Tue 30th October 2012
Coming on like Murder Ballads-era Nick Cave and The Bad Seeds, these baritone vocals and piano hits of the eponymous first track are immediately relevant to my interests. Catchy pop bleakness.
There’s good production here in this gatefold album release.
Track two, Shatter Together, is a slinky thing, vocals like ink running on a page, a certain lugubrious swagger to the rhythm and the vocals. Perhaps occasionally easy to anticipate, but done with panache, played well.
In fact the arrangements are rather sparse, pleasingly so. An economy of sound so nothing outstays its welcome. The tension present here is especially pleasing, a sort of contained energy.

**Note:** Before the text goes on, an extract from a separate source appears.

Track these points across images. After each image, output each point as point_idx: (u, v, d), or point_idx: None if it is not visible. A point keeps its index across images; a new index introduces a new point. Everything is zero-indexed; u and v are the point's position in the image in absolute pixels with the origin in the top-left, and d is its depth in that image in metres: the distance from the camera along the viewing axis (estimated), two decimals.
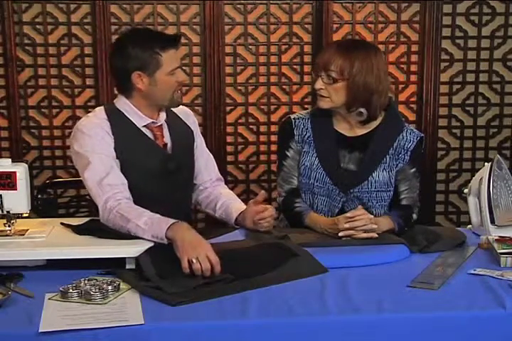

The third track slides into an unfortunate bit of trad-rock with yelping vocals that do not delight as much as the dark baritone of the first two tracks. If this is the energy previously hinted at it should have remained so.
Alas, the slide runs deeper. For the initial starkness of the first two tracks to be so pleasing it is downright peculiar when Mono steps in as a genteel quasi-ballad after the trad-rock of Born In The Belly. Whilst the notion of variety is welcome the tonal shift jars the ear.
And then... I become completely non-plussed. We slip into some folksy hand-clapper, trumpets blaring in the back, backing vocals and I wonder if this is even the same band. Competent, great vocals that sound like they’ve matured in whiskey for a good few years. Now, however, we’re about as far away from the dark start as one could be. Great range, but perhaps better reserved for an evolution through several albums than a scattershot sprint through multiple sounds that mean the album never really finds a groove.
Devoe, listed as the start of “Side B”, returns to something akin to the first two tracks but never quite in the same vein. Whilst there’s talent here it props itself up on increasingly simple hooks. The vocals on the chorus get dangerously close to rock clichés in content and delivery.
It’s a weird, patchy album. Take Between Space, track eight, a pensive grower, followed immediately by Oh Little Sister with it’s summery horns and cheery driving-in-a-soft-top-with-the-roof-down melody. They sound like they were recorded on different planets.
Each song stands well on its own, but in the wider context of the album as a whole nothing really sticks, there lacks a central line you can run your finger down to define any real consistency. There’s some schism between a desire to sing hymns to a pantheon of Nick Cave and similarly dark classic singer-songwriters, and then a need to write radio-friendly unit-shifters that tend to fall flat as a result of trying too hard to shave off all the sharp edges.
Good, but inconsistent. My Jerusalem should pick a path and follow it all the way along on their next album, and if it is wrong then there’s always another album to take another path with. Walking the first five steps down eleven different paths won’t get you anywhere.